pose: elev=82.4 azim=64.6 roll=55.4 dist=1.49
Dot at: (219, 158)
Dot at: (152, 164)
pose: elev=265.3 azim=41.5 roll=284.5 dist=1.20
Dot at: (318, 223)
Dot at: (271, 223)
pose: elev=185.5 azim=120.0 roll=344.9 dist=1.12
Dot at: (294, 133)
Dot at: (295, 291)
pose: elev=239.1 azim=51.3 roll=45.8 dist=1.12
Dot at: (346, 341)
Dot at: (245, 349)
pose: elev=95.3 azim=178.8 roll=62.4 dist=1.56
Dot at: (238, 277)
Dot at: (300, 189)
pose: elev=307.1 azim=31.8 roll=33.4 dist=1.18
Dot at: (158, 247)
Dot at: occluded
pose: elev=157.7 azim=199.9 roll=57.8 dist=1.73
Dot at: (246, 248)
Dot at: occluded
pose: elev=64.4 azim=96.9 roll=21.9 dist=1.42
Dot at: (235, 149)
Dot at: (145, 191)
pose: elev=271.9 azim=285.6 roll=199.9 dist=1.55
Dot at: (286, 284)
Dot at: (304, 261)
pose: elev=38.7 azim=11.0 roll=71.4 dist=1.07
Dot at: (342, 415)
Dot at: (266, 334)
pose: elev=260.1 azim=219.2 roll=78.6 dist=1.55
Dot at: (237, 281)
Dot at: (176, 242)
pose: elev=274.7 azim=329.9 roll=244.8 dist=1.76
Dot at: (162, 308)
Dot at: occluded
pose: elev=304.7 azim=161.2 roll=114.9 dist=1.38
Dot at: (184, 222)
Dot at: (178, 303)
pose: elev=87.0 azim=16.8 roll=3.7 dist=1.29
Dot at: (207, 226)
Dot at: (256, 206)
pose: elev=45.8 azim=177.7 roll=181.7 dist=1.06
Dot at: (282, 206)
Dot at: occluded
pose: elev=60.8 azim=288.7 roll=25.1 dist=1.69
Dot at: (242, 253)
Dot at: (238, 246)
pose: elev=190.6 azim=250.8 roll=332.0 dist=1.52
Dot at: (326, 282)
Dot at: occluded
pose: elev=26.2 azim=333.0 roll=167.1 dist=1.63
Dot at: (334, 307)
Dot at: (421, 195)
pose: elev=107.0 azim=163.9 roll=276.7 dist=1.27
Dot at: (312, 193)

^^^^^^^^

Exercise brief
Reproduce all of the entries above line for line, keeping every character unchanged.

Written response
pose: elev=82.4 azim=64.6 roll=55.4 dist=1.49
Dot at: (219, 158)
Dot at: (152, 164)
pose: elev=265.3 azim=41.5 roll=284.5 dist=1.20
Dot at: (318, 223)
Dot at: (271, 223)
pose: elev=185.5 azim=120.0 roll=344.9 dist=1.12
Dot at: (294, 133)
Dot at: (295, 291)
pose: elev=239.1 azim=51.3 roll=45.8 dist=1.12
Dot at: (346, 341)
Dot at: (245, 349)
pose: elev=95.3 azim=178.8 roll=62.4 dist=1.56
Dot at: (238, 277)
Dot at: (300, 189)
pose: elev=307.1 azim=31.8 roll=33.4 dist=1.18
Dot at: (158, 247)
Dot at: occluded
pose: elev=157.7 azim=199.9 roll=57.8 dist=1.73
Dot at: (246, 248)
Dot at: occluded
pose: elev=64.4 azim=96.9 roll=21.9 dist=1.42
Dot at: (235, 149)
Dot at: (145, 191)
pose: elev=271.9 azim=285.6 roll=199.9 dist=1.55
Dot at: (286, 284)
Dot at: (304, 261)
pose: elev=38.7 azim=11.0 roll=71.4 dist=1.07
Dot at: (342, 415)
Dot at: (266, 334)
pose: elev=260.1 azim=219.2 roll=78.6 dist=1.55
Dot at: (237, 281)
Dot at: (176, 242)
pose: elev=274.7 azim=329.9 roll=244.8 dist=1.76
Dot at: (162, 308)
Dot at: occluded
pose: elev=304.7 azim=161.2 roll=114.9 dist=1.38
Dot at: (184, 222)
Dot at: (178, 303)
pose: elev=87.0 azim=16.8 roll=3.7 dist=1.29
Dot at: (207, 226)
Dot at: (256, 206)
pose: elev=45.8 azim=177.7 roll=181.7 dist=1.06
Dot at: (282, 206)
Dot at: occluded
pose: elev=60.8 azim=288.7 roll=25.1 dist=1.69
Dot at: (242, 253)
Dot at: (238, 246)
pose: elev=190.6 azim=250.8 roll=332.0 dist=1.52
Dot at: (326, 282)
Dot at: occluded
pose: elev=26.2 azim=333.0 roll=167.1 dist=1.63
Dot at: (334, 307)
Dot at: (421, 195)
pose: elev=107.0 azim=163.9 roll=276.7 dist=1.27
Dot at: (312, 193)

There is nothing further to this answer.